The required output is the lines below from the line containing "thumb mcp: (1140, 944)" to the line containing "index tip: (359, 229)", inclusive, retyped exactly. No other lines belong in it.
── RECORD EXCERPTS ──
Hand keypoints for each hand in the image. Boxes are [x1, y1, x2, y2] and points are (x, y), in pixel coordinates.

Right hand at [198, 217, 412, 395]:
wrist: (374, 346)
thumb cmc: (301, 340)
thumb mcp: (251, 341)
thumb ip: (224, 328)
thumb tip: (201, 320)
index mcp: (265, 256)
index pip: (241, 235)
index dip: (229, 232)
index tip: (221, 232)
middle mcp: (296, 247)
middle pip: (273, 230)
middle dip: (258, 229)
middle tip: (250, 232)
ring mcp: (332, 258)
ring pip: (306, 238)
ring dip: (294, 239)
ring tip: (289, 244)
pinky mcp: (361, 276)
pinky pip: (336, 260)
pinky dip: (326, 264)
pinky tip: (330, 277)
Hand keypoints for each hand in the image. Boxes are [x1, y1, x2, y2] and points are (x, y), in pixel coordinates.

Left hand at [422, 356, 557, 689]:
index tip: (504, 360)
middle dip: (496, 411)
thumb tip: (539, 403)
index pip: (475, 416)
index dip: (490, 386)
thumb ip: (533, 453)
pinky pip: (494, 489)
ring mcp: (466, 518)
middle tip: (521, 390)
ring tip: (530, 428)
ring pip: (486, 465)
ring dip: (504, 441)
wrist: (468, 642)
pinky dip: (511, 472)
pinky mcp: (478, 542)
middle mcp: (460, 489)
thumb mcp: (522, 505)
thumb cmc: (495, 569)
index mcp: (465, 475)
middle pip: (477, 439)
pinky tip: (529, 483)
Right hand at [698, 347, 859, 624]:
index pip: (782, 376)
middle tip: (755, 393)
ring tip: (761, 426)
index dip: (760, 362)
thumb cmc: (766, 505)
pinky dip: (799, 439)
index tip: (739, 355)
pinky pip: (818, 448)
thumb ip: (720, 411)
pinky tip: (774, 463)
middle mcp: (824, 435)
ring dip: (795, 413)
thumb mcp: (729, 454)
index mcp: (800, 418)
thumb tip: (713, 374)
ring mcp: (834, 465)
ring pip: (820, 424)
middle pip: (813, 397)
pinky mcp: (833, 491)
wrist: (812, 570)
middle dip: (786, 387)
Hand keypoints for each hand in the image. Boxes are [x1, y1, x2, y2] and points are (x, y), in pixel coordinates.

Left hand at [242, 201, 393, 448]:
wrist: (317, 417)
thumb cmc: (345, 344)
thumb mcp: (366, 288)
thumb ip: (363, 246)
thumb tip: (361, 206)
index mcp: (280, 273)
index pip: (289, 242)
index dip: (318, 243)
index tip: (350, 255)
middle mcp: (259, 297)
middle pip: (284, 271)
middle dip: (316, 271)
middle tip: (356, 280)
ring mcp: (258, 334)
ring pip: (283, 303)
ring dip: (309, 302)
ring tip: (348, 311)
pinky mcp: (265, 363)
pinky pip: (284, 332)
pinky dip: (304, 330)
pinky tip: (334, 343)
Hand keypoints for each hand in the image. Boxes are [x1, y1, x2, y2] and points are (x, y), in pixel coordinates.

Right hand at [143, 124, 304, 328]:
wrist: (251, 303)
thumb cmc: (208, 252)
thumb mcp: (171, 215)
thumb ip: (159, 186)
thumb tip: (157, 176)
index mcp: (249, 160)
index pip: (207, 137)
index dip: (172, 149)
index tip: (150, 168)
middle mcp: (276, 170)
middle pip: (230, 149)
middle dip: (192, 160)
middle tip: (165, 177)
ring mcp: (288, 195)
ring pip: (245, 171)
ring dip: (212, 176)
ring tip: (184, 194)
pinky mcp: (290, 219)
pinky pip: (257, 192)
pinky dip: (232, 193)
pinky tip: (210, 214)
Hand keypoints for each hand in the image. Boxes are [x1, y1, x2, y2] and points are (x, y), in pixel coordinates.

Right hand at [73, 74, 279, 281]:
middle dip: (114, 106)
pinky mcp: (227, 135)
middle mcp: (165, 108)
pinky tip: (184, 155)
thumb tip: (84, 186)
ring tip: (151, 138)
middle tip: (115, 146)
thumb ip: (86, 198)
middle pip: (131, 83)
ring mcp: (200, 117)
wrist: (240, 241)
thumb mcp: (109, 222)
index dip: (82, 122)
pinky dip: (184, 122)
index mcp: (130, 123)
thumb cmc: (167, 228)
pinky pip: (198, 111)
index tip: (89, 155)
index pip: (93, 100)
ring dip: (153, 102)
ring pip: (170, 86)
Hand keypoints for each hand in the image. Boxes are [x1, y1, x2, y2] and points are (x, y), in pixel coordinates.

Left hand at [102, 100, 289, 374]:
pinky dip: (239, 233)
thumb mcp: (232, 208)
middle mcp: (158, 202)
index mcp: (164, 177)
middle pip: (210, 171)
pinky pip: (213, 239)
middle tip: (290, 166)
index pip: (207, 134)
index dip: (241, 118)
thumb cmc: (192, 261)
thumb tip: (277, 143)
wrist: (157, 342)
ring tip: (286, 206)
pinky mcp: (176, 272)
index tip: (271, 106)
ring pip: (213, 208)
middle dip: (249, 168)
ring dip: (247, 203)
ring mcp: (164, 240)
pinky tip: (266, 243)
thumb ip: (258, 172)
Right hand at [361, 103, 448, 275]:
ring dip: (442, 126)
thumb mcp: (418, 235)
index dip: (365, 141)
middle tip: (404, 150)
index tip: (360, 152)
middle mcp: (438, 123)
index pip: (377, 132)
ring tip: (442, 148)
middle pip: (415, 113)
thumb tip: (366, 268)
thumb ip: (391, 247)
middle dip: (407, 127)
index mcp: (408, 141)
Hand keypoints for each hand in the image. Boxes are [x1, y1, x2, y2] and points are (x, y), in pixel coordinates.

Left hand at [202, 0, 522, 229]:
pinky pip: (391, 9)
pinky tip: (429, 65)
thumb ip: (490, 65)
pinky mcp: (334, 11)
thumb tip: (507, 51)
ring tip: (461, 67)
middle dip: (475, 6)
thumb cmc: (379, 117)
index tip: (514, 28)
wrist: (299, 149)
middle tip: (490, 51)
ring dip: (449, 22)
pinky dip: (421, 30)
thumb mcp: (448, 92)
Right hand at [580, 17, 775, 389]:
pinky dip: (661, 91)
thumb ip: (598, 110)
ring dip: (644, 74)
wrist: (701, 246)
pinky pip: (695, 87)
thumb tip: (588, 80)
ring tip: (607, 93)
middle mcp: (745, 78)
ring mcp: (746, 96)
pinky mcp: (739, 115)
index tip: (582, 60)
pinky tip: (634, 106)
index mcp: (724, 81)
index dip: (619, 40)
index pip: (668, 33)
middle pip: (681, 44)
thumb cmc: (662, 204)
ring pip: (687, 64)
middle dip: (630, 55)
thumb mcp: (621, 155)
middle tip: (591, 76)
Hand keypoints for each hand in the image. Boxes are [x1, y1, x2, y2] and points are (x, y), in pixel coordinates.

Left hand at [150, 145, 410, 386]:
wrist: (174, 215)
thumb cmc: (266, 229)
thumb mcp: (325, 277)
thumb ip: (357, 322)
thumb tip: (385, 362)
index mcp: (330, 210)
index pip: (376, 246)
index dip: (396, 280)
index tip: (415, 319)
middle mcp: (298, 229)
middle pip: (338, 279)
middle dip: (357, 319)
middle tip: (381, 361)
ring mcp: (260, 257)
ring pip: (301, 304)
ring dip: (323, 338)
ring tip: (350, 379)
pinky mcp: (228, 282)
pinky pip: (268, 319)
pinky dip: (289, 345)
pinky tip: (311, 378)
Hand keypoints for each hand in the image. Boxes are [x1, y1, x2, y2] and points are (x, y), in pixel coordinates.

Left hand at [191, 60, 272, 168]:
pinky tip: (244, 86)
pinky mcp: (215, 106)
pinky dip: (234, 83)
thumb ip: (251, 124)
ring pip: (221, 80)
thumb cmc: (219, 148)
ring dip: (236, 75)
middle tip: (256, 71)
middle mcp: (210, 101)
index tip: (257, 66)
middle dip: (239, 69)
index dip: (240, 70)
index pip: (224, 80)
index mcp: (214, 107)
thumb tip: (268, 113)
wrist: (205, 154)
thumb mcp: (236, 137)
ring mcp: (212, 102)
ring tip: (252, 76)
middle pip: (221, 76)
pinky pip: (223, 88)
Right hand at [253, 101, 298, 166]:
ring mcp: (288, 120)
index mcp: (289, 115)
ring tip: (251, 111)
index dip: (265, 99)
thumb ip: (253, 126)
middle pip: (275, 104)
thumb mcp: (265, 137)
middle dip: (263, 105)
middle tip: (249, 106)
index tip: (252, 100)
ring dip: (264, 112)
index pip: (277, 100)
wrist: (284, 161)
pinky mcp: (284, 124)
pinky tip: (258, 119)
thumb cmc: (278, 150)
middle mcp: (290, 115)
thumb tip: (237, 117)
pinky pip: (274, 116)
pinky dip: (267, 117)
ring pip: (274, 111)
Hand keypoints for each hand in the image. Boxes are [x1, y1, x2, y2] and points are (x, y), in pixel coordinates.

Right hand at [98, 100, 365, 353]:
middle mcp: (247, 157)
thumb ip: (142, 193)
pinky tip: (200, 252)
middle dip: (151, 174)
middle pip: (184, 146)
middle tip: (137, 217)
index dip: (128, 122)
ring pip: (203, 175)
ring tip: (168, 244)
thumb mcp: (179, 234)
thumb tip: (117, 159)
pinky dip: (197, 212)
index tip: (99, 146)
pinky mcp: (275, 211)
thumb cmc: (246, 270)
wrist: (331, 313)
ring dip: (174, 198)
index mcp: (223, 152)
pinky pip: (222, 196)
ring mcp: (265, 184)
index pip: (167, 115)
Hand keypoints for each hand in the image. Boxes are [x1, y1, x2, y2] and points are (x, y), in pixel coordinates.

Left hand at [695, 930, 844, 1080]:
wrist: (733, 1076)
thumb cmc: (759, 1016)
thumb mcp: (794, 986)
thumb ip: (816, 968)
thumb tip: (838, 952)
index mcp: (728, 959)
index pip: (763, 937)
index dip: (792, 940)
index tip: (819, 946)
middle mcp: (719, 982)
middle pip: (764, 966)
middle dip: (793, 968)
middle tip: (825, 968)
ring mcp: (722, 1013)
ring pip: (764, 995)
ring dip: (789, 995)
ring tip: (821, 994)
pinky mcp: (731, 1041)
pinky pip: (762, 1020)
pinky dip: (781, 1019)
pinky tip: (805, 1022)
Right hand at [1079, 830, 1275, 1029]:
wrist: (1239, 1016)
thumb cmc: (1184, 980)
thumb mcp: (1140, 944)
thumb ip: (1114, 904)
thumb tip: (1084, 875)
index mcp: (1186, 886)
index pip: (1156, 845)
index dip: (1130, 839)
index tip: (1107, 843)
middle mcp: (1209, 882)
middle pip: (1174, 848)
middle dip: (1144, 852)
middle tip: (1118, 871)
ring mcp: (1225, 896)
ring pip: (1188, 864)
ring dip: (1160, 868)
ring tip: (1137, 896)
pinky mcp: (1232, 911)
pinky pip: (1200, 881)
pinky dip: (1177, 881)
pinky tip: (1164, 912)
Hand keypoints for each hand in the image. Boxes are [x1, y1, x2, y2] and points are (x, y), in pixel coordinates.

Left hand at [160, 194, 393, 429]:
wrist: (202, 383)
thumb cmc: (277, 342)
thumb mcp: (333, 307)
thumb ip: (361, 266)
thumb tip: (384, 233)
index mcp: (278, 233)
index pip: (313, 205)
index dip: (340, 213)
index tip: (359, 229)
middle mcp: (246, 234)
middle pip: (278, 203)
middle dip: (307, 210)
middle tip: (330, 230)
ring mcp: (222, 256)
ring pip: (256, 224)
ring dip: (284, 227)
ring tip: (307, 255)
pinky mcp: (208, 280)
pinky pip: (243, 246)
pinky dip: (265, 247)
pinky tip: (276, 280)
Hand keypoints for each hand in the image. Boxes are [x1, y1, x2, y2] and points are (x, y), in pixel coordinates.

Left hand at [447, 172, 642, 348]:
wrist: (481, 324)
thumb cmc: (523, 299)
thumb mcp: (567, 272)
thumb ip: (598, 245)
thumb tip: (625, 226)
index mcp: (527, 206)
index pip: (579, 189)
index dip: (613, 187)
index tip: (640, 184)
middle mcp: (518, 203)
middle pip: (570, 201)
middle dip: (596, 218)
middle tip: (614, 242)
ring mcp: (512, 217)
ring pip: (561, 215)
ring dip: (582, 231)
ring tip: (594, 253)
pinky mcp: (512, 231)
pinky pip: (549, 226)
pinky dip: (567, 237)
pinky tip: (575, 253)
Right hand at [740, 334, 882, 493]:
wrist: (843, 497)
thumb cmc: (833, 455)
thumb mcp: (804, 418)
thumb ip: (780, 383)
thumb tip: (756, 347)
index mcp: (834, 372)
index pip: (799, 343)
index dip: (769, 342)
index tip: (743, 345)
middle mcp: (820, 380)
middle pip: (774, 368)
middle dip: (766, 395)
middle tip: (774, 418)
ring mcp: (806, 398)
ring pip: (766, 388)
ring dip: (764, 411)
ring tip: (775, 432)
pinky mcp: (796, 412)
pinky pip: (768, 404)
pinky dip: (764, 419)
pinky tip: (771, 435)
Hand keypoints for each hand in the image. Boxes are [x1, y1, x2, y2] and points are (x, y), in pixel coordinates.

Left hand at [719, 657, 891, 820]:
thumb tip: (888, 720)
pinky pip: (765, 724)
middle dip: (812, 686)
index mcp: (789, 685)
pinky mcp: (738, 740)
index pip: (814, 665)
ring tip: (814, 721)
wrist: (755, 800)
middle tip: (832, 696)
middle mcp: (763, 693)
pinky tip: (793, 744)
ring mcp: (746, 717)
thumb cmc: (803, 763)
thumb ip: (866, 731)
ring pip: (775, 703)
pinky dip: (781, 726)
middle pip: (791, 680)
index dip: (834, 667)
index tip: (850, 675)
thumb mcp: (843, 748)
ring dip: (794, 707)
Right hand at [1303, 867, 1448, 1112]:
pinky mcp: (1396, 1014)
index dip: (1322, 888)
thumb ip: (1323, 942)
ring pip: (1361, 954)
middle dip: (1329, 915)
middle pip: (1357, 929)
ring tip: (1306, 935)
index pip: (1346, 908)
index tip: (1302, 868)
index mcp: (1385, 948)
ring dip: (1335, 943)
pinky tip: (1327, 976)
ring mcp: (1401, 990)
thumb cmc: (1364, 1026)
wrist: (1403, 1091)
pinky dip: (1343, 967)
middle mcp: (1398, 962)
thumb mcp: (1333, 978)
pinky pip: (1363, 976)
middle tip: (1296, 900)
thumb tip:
───
§ OUTPUT:
thumb mcp: (1140, 944)
thumb ip: (1114, 904)
thumb tip: (1084, 875)
index mcp: (1186, 886)
index pip: (1156, 845)
index dip: (1130, 839)
index tip: (1107, 843)
middle mcp: (1209, 882)
middle pip: (1174, 848)
middle dip: (1144, 852)
middle tip: (1118, 871)
ring mcp: (1225, 896)
ring pip: (1188, 864)
ring dip: (1160, 868)
ring tip: (1137, 896)
pinky mcp: (1232, 911)
pinky pip: (1200, 881)
pinky dip: (1177, 881)
pinky tip: (1164, 912)
Hand keypoints for each hand in the image. Boxes are [x1, y1, x2, y2] and points are (x, y), in pixel coordinates.

Left hand at [160, 194, 393, 429]:
wrist: (202, 383)
thumb cmc: (277, 342)
thumb mcp: (333, 307)
thumb ip: (361, 266)
thumb tip: (384, 233)
index mcp: (278, 233)
index pip: (313, 205)
index dip: (340, 213)
index tip: (359, 229)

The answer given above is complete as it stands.